__What the exercise asks__
Return the passage of the Arif Yaqoob biography from "In January 2024, he" up to and including "in an over.", copied word for word.

Arif Yaqoob

Personal information
- Full name: Arif Yaqoob
- Born: 25 October 1994 (age 31) Karachi, Sindh, Pakistan
- Batting: Right-handed
- Bowling: Right-arm leg break
- Role: Bowler

Domestic team information
- 2023–present: Karachi Whites
- 2023: SNGPL
- 2024–2025: Peshawar Zalmi

Career statistics
| Competition | First-class | List A | T20 |
| Matches | 5 | 1 | 27 |
| Runs scored | 21 | – | 19 |
| Batting average | 4.20 | – | 9.50 |
| 100s/50s | 0/0 | 0/0 | 0/0 |
| Top score | 8 | – | 9* |
| Balls bowled | 1,320 | 24 | 536 |
| Wickets | 27 | 0 | 42 |
| Bowling average | 34.37 | – | 15.35 |
| 5 wickets in innings | 1 | 0 | 1 |
| 10 wickets in match | 1 | 0 | 0 |
| Best bowling | 6/80 | – | 5/27 |
| Catches/stumpings | 2/– | 0/– | 4/– |
- Source: ESPNcricinfo, 5 April 2024

= Arif Yaqoob =

Pakistani cricketer

Arif Yaqoob (born 25 October 1994) is a Pakistani cricketer, who is a right-arm leg break bowler. He plays for Karachi Whites in domestic cricket.

== Career ==
Yaqoob made his Twenty20 debut for Karachi Whites on 24 November 2023, against Islamabad in the 2023–24 National T20 Cup. In December 2023, he was named in Sui Northern Gas Pipelines Limited's squad for the 2023–24 President's Trophy. He made his first-class debut for SNGPL on 22 December 2023, against Pakistan Television, taking his maiden five-wicket haul in PTV's second innings. He finished his debut match with a ten-wicket haul for 117 runs, leading SNGPL to an eight-wicket win over PTV.

In January 2024, he was picked by Peshawar Zalmi following the players' draft, to play for them in the 2024 Pakistan Super League. On 27 February 2024, he achieved his maiden five-wicket haul in T20 cricket, against Islamabad United. Taking figures of 5/27, he became the second bowler to take a five-wicket haul for Peshawar Zalmi. He picked up four wickets in the 19th over of Islamabad's innings, becoming the first bowler in the history of Pakistan Super League to take four wickets in an over.

__Dataset entries__
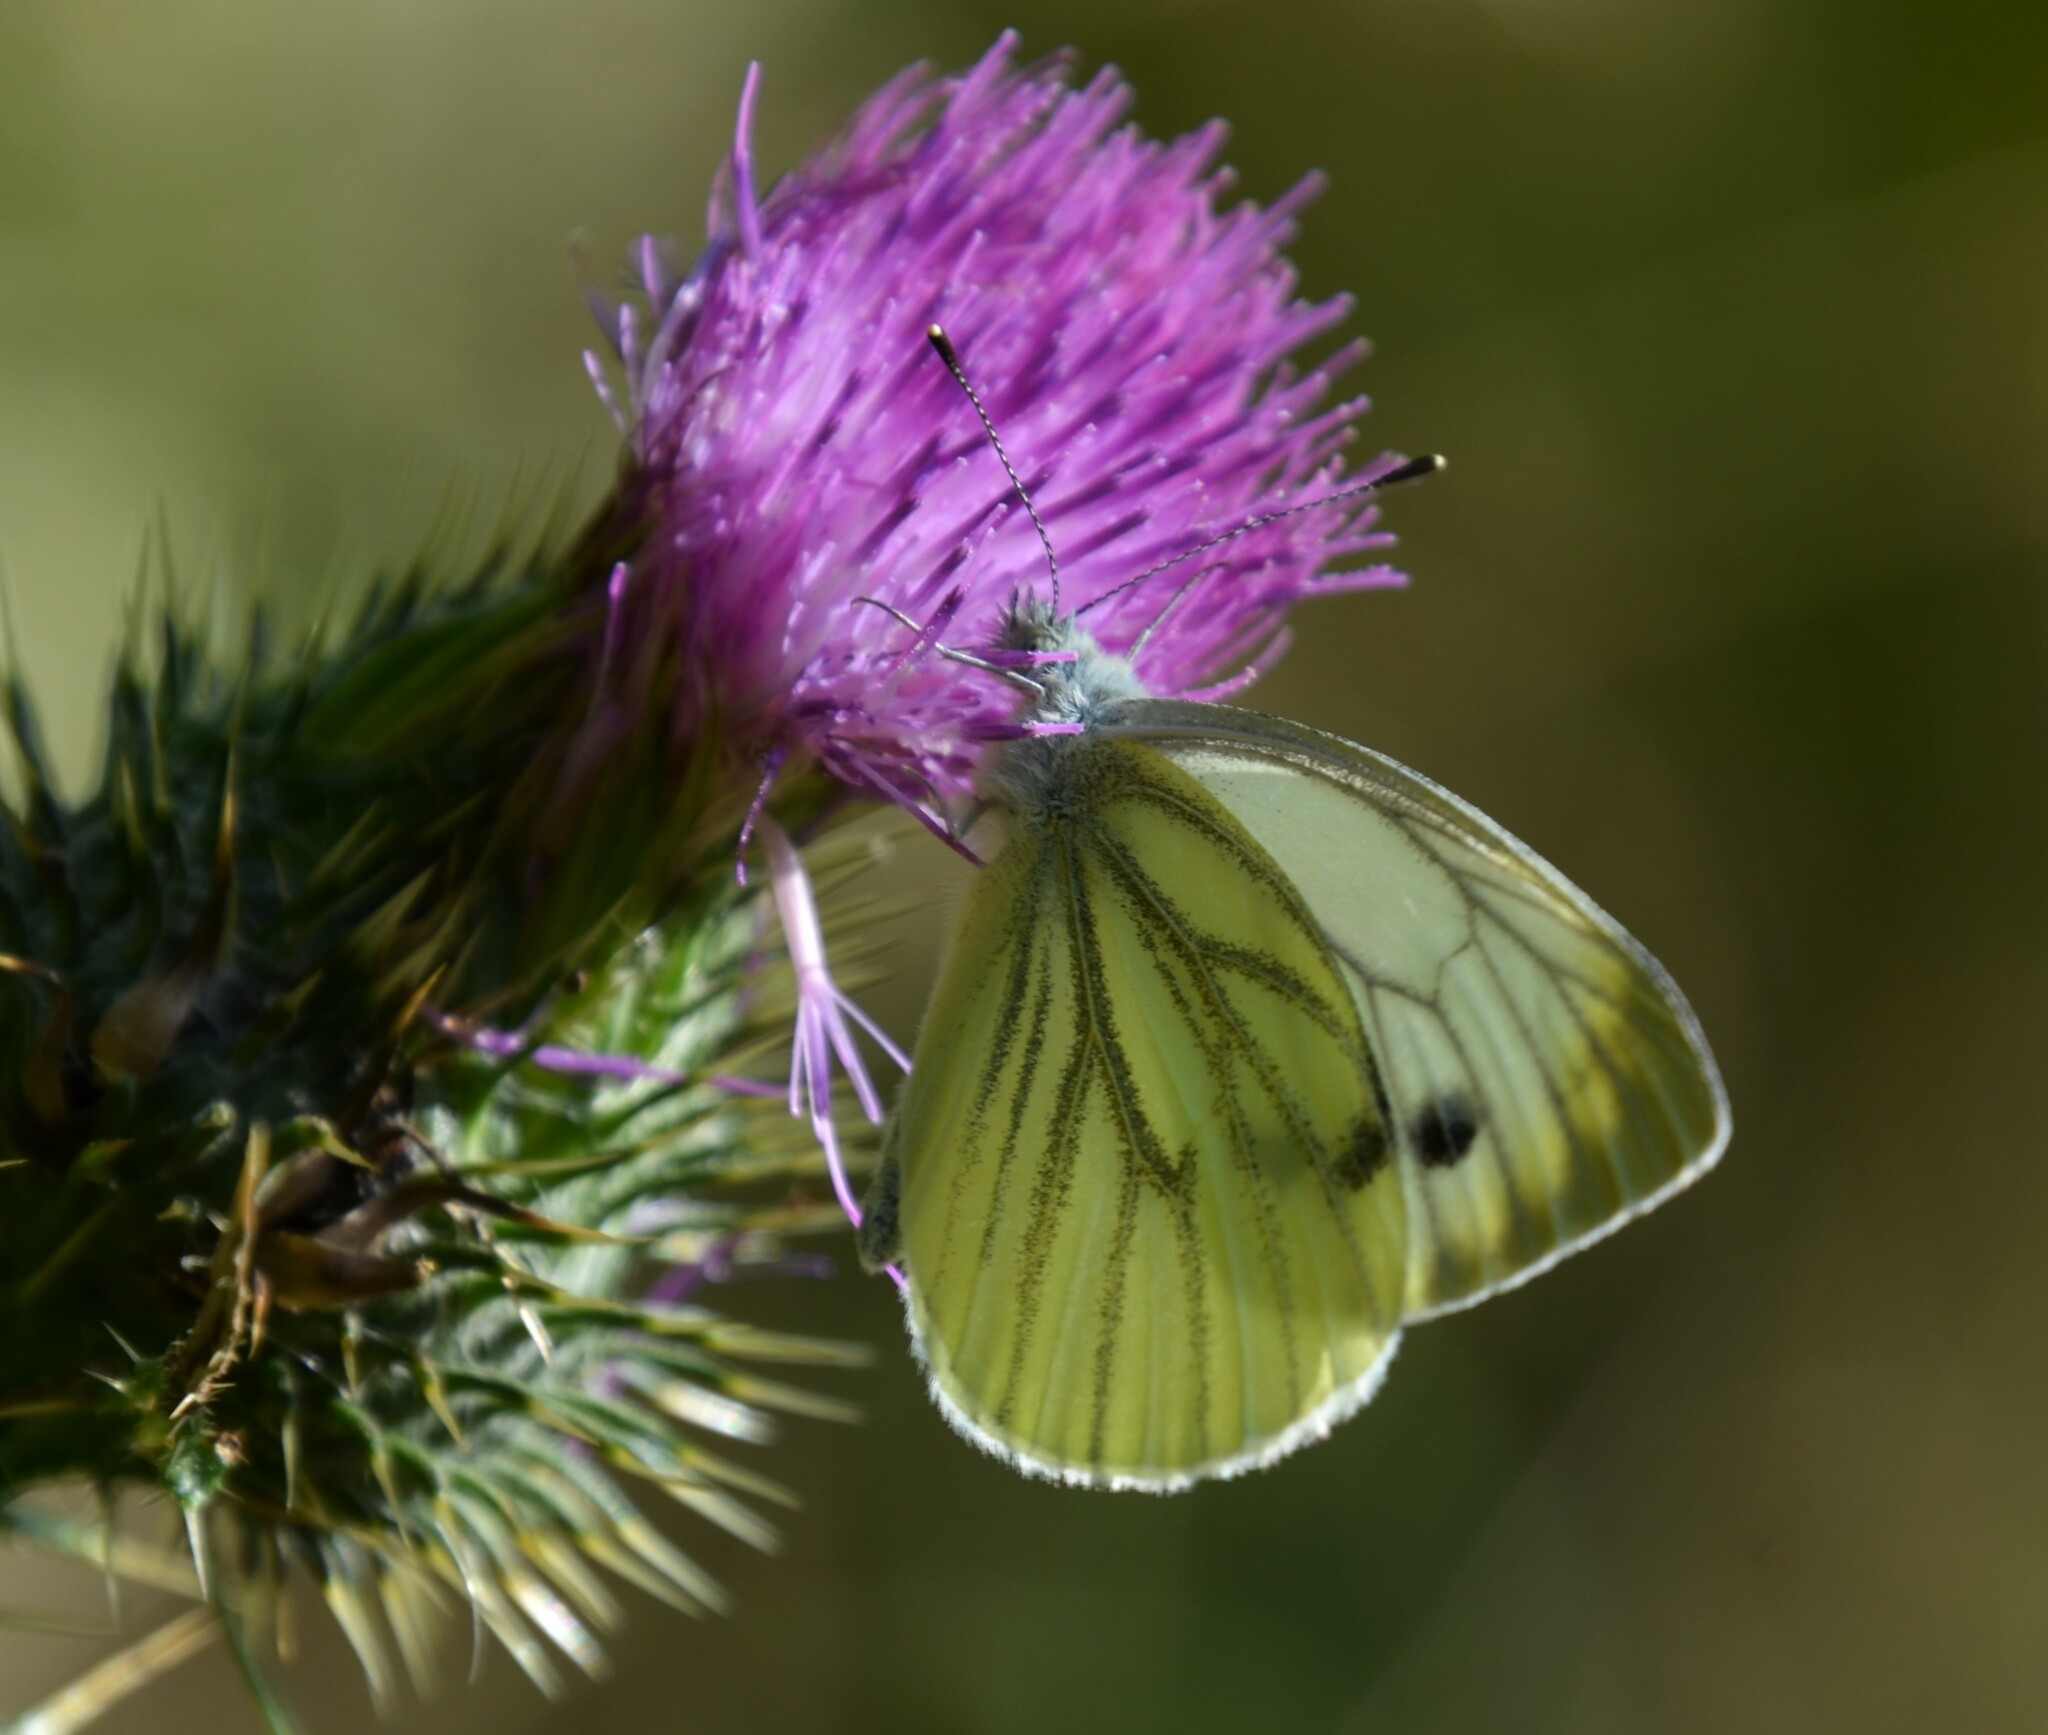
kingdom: Animalia
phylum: Arthropoda
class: Insecta
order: Lepidoptera
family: Pieridae
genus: Pieris
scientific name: Pieris napi
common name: Green-veined white
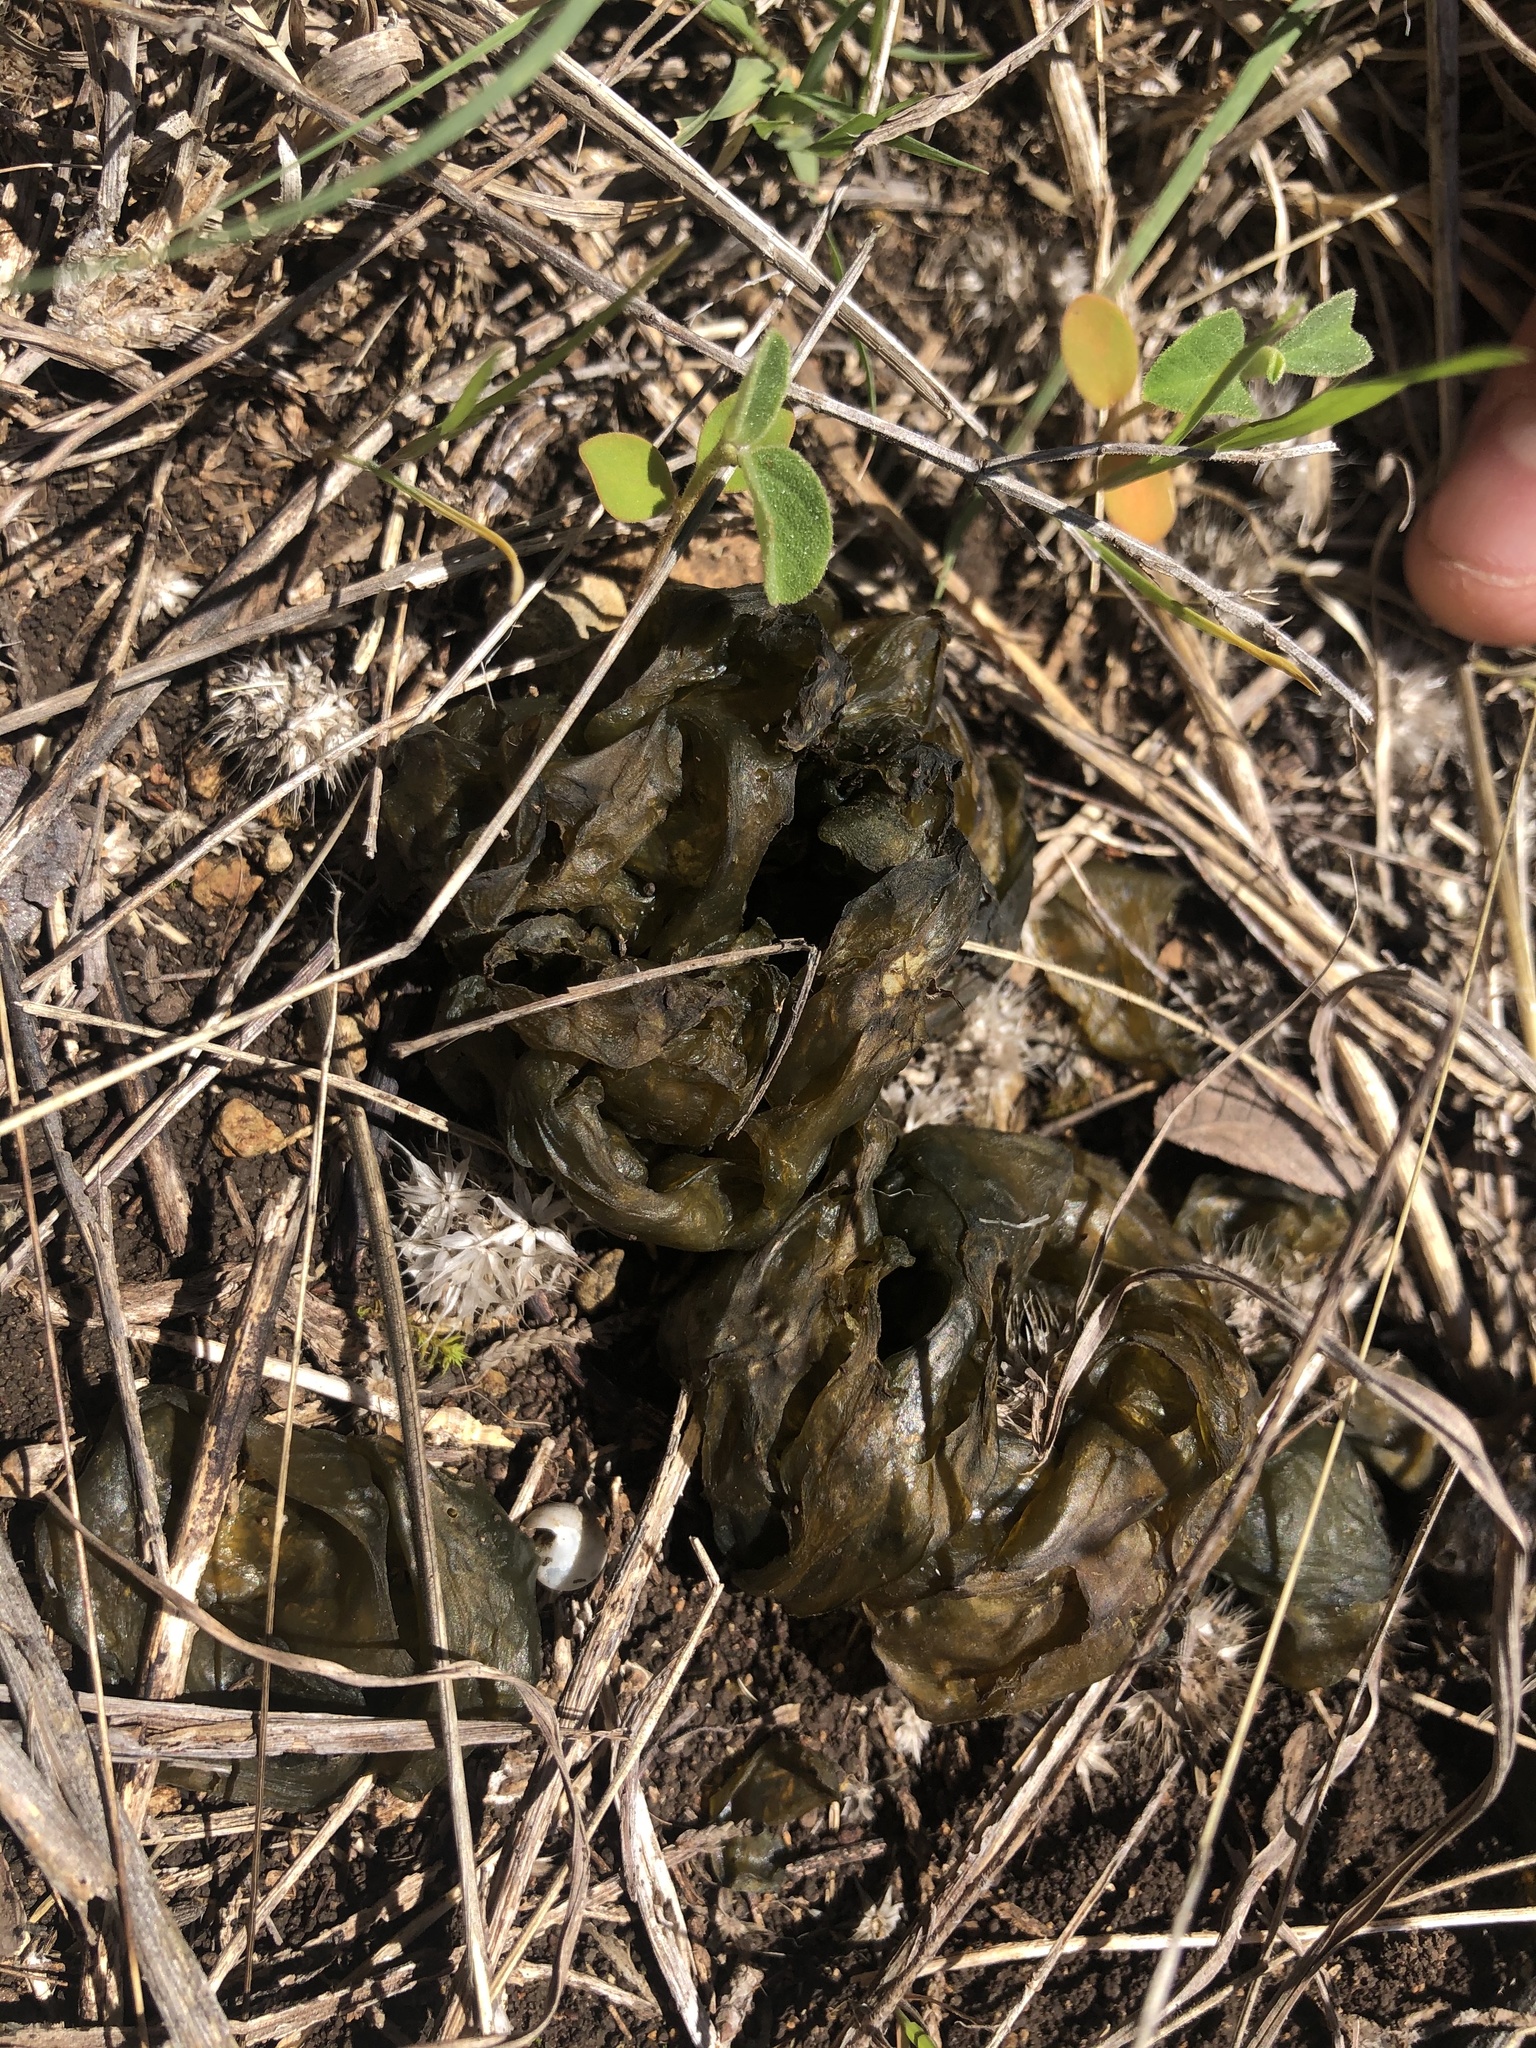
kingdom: Bacteria
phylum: Cyanobacteria
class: Cyanobacteriia
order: Cyanobacteriales
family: Nostocaceae
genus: Nostoc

__Response to the task__
In January 2024, he was picked by Peshawar Zalmi following the players' draft, to play for them in the 2024 Pakistan Super League. On 27 February 2024, he achieved his maiden five-wicket haul in T20 cricket, against Islamabad United. Taking figures of 5/27, he became the second bowler to take a five-wicket haul for Peshawar Zalmi. He picked up four wickets in the 19th over of Islamabad's innings, becoming the first bowler in the history of Pakistan Super League to take four wickets in an over.